Task instructions: Copy the lines of the items below word for word, starting at the line that contains "collection date: 1969-02-05" and ending at the line that contains "elevation (m): 2800", with both of those lines included.

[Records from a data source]
○ ○ ○ ○ ○ ○ ○
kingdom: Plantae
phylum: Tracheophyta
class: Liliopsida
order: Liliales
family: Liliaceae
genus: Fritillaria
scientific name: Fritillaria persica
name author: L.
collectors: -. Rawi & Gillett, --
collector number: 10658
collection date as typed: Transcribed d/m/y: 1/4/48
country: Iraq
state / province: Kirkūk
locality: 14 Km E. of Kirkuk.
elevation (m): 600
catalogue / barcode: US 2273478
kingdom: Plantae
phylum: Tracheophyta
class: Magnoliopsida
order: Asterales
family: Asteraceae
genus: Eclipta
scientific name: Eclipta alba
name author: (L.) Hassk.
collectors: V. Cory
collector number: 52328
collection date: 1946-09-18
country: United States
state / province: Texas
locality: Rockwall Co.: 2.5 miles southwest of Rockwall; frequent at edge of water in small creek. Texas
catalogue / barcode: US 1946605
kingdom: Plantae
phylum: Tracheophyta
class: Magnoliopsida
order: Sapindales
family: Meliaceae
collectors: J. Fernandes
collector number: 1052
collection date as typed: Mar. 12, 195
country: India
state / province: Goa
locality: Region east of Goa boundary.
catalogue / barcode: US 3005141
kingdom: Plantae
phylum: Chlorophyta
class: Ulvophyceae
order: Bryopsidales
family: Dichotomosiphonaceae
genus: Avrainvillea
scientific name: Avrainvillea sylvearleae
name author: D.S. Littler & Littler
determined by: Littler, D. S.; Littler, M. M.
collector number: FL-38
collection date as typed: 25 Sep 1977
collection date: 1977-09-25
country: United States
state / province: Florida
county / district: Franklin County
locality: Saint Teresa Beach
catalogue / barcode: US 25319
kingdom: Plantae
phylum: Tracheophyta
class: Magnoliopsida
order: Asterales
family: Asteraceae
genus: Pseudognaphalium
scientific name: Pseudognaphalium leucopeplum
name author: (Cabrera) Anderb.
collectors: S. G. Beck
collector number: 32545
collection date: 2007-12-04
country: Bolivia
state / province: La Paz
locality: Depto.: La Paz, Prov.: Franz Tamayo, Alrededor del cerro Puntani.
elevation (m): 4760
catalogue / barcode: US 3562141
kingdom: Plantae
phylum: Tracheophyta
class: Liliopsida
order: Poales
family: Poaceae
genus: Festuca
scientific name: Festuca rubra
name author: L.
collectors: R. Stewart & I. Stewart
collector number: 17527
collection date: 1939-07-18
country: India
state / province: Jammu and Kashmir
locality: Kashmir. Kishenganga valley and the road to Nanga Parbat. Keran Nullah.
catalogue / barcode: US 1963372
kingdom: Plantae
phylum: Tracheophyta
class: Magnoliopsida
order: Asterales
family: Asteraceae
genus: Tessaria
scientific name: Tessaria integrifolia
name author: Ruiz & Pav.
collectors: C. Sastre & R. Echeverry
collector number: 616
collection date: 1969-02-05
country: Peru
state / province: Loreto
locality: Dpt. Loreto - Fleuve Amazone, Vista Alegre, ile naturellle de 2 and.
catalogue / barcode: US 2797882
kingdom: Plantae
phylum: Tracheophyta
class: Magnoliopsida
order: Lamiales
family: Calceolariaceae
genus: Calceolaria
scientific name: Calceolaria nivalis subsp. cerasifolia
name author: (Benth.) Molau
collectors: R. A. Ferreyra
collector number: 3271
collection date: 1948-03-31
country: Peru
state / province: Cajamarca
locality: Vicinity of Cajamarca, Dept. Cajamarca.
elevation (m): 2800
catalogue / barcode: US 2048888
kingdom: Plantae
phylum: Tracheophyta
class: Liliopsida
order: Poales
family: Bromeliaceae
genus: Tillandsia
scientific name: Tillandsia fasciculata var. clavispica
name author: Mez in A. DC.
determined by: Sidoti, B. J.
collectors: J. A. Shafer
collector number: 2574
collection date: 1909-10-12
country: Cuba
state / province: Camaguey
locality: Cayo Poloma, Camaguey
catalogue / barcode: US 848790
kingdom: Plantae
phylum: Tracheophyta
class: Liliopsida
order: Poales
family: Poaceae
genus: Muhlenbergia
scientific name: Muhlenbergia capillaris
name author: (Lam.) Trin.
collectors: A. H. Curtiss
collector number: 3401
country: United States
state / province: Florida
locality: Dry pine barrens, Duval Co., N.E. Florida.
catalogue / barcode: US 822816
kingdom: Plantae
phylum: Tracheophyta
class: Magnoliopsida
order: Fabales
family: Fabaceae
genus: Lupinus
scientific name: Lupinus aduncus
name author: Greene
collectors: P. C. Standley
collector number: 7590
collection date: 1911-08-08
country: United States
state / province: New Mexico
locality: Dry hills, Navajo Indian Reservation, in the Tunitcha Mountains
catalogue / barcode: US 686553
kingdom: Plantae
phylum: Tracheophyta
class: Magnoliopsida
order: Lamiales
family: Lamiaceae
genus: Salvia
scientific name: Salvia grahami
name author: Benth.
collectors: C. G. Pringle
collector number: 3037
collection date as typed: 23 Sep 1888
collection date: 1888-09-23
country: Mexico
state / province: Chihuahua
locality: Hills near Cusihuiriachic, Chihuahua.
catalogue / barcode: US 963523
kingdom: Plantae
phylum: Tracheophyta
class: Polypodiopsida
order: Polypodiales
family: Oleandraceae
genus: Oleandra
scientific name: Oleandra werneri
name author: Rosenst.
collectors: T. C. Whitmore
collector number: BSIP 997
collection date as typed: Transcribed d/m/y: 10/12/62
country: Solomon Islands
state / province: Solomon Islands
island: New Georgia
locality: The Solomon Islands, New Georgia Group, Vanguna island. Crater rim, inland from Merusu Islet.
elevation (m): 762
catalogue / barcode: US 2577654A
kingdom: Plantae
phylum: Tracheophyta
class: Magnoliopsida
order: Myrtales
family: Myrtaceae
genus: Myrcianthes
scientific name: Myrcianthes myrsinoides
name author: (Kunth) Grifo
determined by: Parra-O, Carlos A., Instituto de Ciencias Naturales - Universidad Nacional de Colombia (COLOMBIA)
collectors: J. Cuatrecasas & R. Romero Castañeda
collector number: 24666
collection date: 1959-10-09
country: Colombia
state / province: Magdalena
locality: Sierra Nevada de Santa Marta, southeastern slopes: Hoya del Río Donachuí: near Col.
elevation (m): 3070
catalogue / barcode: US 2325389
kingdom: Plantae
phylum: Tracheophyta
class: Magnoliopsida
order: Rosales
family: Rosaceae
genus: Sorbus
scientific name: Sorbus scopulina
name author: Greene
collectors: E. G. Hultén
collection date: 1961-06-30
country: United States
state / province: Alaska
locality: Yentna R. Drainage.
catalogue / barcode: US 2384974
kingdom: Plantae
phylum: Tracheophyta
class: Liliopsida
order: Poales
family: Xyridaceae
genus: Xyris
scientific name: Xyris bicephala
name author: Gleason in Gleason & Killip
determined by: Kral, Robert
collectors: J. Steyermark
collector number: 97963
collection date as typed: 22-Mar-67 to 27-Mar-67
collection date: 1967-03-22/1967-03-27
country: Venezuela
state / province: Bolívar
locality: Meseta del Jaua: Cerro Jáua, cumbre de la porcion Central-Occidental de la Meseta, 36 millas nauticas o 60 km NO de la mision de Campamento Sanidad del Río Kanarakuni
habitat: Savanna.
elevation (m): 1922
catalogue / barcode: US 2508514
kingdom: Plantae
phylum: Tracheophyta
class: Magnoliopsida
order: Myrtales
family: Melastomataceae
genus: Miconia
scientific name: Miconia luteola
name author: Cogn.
○ ○ ○ ○ ○ ○ ○
Problem solution:
collection date: 1969-02-05
country: Peru
state / province: Loreto
locality: Dpt. Loreto - Fleuve Amazone, Vista Alegre, ile naturellle de 2 and.
catalogue / barcode: US 2797882
kingdom: Plantae
phylum: Tracheophyta
class: Magnoliopsida
order: Lamiales
family: Calceolariaceae
genus: Calceolaria
scientific name: Calceolaria nivalis subsp. cerasifolia
name author: (Benth.) Molau
collectors: R. A. Ferreyra
collector number: 3271
collection date: 1948-03-31
country: Peru
state / province: Cajamarca
locality: Vicinity of Cajamarca, Dept. Cajamarca.
elevation (m): 2800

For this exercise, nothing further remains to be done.